**Stated exercise:** Update the lines that begin at the one containing "state / province: Fujian" and continue through the end of the records, replacing "locality" with "site" and leaving everything else unchanged. Return only those lines.

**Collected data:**
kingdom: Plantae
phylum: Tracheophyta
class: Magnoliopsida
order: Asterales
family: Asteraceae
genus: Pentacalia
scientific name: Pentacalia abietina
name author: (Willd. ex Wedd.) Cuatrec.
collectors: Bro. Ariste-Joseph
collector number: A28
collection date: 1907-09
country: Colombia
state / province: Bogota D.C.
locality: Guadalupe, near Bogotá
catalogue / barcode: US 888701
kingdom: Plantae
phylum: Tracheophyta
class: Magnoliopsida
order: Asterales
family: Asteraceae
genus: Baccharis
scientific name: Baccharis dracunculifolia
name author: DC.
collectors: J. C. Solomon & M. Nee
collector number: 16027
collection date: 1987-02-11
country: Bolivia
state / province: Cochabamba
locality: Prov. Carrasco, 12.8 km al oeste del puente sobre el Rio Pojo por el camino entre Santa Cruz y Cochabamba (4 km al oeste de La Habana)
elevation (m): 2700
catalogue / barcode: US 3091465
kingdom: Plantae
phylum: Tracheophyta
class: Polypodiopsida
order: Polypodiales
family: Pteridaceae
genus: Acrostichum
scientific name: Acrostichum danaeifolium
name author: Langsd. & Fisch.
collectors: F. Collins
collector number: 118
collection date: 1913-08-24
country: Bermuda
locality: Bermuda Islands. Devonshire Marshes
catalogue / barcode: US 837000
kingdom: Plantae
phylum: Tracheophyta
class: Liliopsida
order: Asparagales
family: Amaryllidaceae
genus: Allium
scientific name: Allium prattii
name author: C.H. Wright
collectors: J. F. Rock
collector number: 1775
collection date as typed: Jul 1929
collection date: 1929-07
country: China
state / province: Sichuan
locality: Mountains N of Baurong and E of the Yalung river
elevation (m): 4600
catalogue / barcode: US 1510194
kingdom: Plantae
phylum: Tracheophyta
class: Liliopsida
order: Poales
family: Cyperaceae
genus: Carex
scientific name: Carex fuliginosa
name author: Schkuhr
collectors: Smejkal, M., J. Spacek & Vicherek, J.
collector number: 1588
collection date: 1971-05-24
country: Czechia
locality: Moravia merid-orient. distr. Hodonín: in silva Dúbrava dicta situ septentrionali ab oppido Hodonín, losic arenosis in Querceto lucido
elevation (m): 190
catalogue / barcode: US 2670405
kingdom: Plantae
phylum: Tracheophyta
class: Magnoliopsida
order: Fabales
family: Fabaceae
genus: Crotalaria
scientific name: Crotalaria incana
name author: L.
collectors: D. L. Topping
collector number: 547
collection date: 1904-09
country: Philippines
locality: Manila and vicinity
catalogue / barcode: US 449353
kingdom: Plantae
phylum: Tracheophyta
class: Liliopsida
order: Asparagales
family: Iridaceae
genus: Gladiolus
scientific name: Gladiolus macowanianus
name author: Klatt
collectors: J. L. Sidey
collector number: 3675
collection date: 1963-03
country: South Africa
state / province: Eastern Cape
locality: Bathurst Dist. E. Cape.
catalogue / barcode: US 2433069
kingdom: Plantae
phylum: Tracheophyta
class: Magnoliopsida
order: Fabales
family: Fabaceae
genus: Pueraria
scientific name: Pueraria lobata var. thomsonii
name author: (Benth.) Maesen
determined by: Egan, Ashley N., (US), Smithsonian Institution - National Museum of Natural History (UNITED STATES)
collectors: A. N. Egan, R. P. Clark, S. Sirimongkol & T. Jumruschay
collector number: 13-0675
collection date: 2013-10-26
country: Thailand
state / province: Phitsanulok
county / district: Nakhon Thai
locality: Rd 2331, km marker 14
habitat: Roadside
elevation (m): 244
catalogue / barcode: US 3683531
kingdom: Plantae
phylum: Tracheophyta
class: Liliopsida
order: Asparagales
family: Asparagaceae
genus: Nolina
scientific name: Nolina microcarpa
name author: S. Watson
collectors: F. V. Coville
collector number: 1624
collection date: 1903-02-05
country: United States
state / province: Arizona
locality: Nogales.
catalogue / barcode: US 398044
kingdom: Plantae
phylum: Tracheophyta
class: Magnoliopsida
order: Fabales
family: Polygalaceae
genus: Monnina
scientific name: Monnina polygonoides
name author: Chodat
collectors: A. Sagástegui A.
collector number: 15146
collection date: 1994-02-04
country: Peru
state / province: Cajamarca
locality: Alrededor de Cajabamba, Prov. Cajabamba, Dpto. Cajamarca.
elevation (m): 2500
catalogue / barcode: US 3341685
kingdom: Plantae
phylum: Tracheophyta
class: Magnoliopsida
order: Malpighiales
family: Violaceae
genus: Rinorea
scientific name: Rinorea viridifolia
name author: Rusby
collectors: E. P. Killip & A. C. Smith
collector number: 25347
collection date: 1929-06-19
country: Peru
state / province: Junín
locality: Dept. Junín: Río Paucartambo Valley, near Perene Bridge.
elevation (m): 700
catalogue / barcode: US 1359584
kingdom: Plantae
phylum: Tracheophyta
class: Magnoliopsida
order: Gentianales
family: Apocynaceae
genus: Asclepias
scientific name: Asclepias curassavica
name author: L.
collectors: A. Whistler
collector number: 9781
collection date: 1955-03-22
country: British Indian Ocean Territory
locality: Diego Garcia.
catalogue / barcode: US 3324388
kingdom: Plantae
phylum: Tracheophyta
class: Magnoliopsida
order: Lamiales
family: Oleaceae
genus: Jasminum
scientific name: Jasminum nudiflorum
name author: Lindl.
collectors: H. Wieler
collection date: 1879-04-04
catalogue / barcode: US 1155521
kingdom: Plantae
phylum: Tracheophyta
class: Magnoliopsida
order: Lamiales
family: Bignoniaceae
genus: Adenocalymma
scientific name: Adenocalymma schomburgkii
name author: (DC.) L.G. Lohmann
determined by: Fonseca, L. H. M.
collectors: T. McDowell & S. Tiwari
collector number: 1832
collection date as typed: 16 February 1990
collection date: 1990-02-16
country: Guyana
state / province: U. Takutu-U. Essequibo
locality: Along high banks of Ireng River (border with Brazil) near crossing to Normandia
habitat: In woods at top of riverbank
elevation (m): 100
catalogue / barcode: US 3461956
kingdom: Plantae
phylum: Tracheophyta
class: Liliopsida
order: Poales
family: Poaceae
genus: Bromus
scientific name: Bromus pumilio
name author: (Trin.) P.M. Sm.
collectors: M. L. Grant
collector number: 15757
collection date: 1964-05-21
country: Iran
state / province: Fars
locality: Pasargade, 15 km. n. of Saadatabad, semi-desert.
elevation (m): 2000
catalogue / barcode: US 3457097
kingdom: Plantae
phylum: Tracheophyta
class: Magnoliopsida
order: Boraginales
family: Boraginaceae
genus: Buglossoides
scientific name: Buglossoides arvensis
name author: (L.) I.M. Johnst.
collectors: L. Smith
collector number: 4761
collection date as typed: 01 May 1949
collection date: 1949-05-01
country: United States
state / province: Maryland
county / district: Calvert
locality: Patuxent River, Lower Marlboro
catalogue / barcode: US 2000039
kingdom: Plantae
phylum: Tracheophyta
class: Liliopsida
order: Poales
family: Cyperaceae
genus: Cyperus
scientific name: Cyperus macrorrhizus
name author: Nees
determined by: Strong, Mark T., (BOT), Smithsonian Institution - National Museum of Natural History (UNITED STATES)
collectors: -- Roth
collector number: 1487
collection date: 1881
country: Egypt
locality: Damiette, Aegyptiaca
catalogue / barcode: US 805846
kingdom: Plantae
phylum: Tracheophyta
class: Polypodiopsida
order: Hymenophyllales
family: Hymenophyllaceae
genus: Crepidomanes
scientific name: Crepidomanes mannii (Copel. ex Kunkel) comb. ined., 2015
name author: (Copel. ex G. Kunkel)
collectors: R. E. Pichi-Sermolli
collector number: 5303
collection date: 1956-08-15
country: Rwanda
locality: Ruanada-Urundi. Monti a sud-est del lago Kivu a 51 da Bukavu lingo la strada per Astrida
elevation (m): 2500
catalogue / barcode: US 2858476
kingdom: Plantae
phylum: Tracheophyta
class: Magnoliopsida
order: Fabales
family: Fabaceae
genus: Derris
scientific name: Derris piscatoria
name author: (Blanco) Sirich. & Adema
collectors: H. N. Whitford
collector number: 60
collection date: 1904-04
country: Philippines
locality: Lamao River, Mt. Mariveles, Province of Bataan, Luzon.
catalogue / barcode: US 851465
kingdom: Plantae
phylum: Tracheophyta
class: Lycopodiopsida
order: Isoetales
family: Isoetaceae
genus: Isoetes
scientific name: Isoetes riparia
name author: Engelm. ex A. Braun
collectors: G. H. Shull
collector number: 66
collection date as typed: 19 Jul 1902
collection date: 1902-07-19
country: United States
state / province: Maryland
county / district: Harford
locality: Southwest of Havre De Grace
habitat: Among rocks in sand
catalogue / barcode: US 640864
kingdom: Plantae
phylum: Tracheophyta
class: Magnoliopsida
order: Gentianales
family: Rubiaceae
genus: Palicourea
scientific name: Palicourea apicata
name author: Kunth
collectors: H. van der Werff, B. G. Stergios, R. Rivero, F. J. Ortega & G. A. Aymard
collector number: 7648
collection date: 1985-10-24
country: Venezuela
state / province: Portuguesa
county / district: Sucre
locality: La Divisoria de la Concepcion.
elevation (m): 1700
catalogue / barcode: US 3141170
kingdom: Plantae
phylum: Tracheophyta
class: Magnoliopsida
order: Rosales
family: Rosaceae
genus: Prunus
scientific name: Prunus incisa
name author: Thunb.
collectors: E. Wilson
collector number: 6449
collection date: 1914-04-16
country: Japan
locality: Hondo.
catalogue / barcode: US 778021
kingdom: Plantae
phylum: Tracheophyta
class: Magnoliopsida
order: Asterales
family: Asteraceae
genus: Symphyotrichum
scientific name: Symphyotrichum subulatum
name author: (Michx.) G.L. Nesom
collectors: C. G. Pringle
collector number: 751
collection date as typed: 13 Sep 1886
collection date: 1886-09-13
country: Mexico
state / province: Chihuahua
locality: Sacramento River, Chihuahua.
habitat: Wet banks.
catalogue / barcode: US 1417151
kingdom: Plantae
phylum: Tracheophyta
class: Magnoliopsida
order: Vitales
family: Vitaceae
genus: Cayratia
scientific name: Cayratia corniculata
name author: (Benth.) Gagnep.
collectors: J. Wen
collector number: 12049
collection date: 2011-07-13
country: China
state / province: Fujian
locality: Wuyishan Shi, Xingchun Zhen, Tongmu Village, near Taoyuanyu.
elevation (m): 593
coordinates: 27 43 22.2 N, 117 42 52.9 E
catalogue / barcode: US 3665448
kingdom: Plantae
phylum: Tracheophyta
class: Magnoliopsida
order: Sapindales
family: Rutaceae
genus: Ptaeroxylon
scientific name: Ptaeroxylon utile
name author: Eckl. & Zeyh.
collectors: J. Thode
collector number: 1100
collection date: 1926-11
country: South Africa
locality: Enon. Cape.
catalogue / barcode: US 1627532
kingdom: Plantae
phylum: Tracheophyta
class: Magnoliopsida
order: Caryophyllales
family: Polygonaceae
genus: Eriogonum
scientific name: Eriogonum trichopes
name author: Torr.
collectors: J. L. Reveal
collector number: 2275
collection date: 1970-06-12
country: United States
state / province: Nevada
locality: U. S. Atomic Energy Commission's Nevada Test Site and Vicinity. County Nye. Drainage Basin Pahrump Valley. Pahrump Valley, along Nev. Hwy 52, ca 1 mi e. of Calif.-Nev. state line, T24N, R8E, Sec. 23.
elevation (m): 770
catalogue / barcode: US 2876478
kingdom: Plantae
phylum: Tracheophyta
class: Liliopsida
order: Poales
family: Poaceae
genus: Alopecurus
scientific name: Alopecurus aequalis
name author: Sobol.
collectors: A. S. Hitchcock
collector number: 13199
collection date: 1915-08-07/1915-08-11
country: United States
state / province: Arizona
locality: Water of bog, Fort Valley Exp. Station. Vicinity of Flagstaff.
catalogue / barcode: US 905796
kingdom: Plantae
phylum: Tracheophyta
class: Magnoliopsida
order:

**Response to the task:**
state / province: Fujian
site: Wuyishan Shi, Xingchun Zhen, Tongmu Village, near Taoyuanyu.
elevation (m): 593
coordinates: 27 43 22.2 N, 117 42 52.9 E
catalogue / barcode: US 3665448
kingdom: Plantae
phylum: Tracheophyta
class: Magnoliopsida
order: Sapindales
family: Rutaceae
genus: Ptaeroxylon
scientific name: Ptaeroxylon utile
name author: Eckl. & Zeyh.
collectors: J. Thode
collector number: 1100
collection date: 1926-11
country: South Africa
site: Enon. Cape.
catalogue / barcode: US 1627532
kingdom: Plantae
phylum: Tracheophyta
class: Magnoliopsida
order: Caryophyllales
family: Polygonaceae
genus: Eriogonum
scientific name: Eriogonum trichopes
name author: Torr.
collectors: J. L. Reveal
collector number: 2275
collection date: 1970-06-12
country: United States
state / province: Nevada
site: U. S. Atomic Energy Commission's Nevada Test Site and Vicinity. County Nye. Drainage Basin Pahrump Valley. Pahrump Valley, along Nev. Hwy 52, ca 1 mi e. of Calif.-Nev. state line, T24N, R8E, Sec. 23.
elevation (m): 770
catalogue / barcode: US 2876478
kingdom: Plantae
phylum: Tracheophyta
class: Liliopsida
order: Poales
family: Poaceae
genus: Alopecurus
scientific name: Alopecurus aequalis
name author: Sobol.
collectors: A. S. Hitchcock
collector number: 13199
collection date: 1915-08-07/1915-08-11
country: United States
state / province: Arizona
site: Water of bog, Fort Valley Exp. Station. Vicinity of Flagstaff.
catalogue / barcode: US 905796
kingdom: Plantae
phylum: Tracheophyta
class: Magnoliopsida
order:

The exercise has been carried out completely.